The vaccine showed success in stimulating production of rare immune cells needed to start the process of generating antibodies against the fast-mutating virus. The targeted response was detected in 97 percent of participants who received the vaccine.
The study sets the stage for additional clinical trials that will seek to refine and extend the approach—with the long-term goal of creating a safe and effective HIV vaccine.
“With our many collaborators on the study team, we showed that vaccines can be designed to stimulate rare immune cells with specific properties, and this targeted stimulation can be very efficient in humans. We believe this approach will be key to making an HIV vaccine and possibly important for making vaccines against other pathogens,” said William Schief, PhD, a professor and immunologist at Scripps Research and executive director of vaccine design at IAVI’s Neutralizing Antibody Center, whose laboratory developed the vaccine.
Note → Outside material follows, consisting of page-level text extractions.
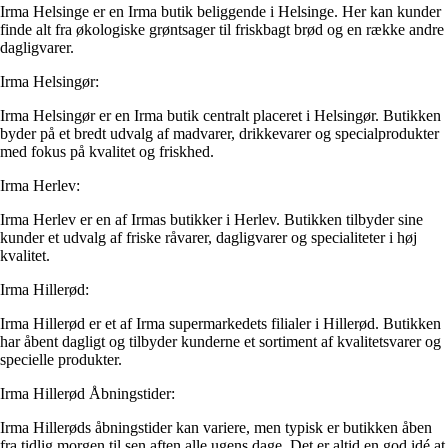
Irma Helsinge er en Irma butik beliggende i Helsinge. Her kan kunder
finde alt fra økologiske grøntsager til friskbagt brød og en række andre
dagligvarer.
Irma Helsingør:
Irma Helsingør er en Irma butik centralt placeret i Helsingør. Butikken
byder på et bredt udvalg af madvarer, drikkevarer og specialprodukter
med fokus på kvalitet og friskhed.
Irma Herlev:
Irma Herlev er en af Irmas butikker i Herlev. Butikken tilbyder sine
kunder et udvalg af friske råvarer, dagligvarer og specialiteter i høj
kvalitet.
Irma Hillerød:
Irma Hillerød er et af Irma supermarkedets filialer i Hillerød. Butikken
har åbent dagligt og tilbyder kunderne et sortiment af kvalitetsvarer og
specielle produkter.
Irma Hillerød Åbningstider:
Irma Hillerøds åbningstider kan variere, men typisk er butikken åben
fra tidlig morgen til sen aften alle ugens dage. Det er altid en god idé at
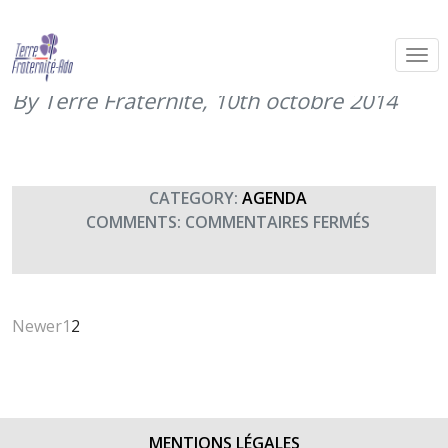
Concert de l’Orphéon Municipal de
Mulhouse
By Terre Fraternité,
10th octobre 2014
CATEGORY:
AGENDA
SUR
COMMENTS:
COMMENTAIRES FERMÉS
CONCERT
DE
L’ORPHÉ
MUNICIPA
Newer
1
2
DE
MULHOUS
MENTIONS LÉGALES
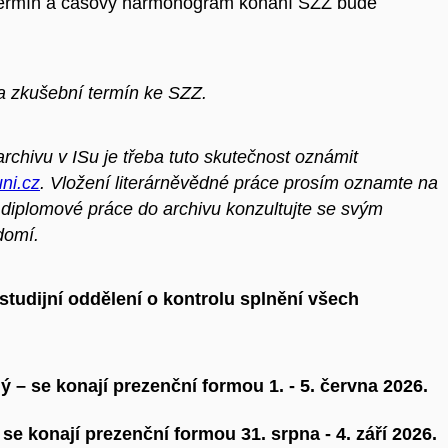
termín a časový harmonogram konání SZZ bude
 na zkušební termín ke SZZ.
chivu v ISu je třeba tuto skutečnost oznámit
ni.cz
. Vložení literárněvědné práce prosím oznamte na
 diplomové práce do archivu konzultujte se svým
domí.
udijní oddělení o kontrolu splnění všech
ý – se konají
prezenční formou 1. - 5. června 2026
.
 se konají
prezenční formou 31. srpna - 4. září 2026
.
Schief presented the results on behalf of the study team at the International AIDS Society HIV Research for Prevention (HIVR4P) virtual conference Wednesday.
As a next step, IAVI and Scripps Research are partnering with the biotechnology company Moderna to develop and test an mRNA-based vaccine that harnesses the approach to produce the same beneficial immune cells. Using mRNA technology could significantly accelerate the pace of HIV vaccine development.
HIV, which affects more than 38 million people globally, is known to be among the most difficult viruses to target with a vaccine, in large part because it constantly evolves into different strains to evade the immune system.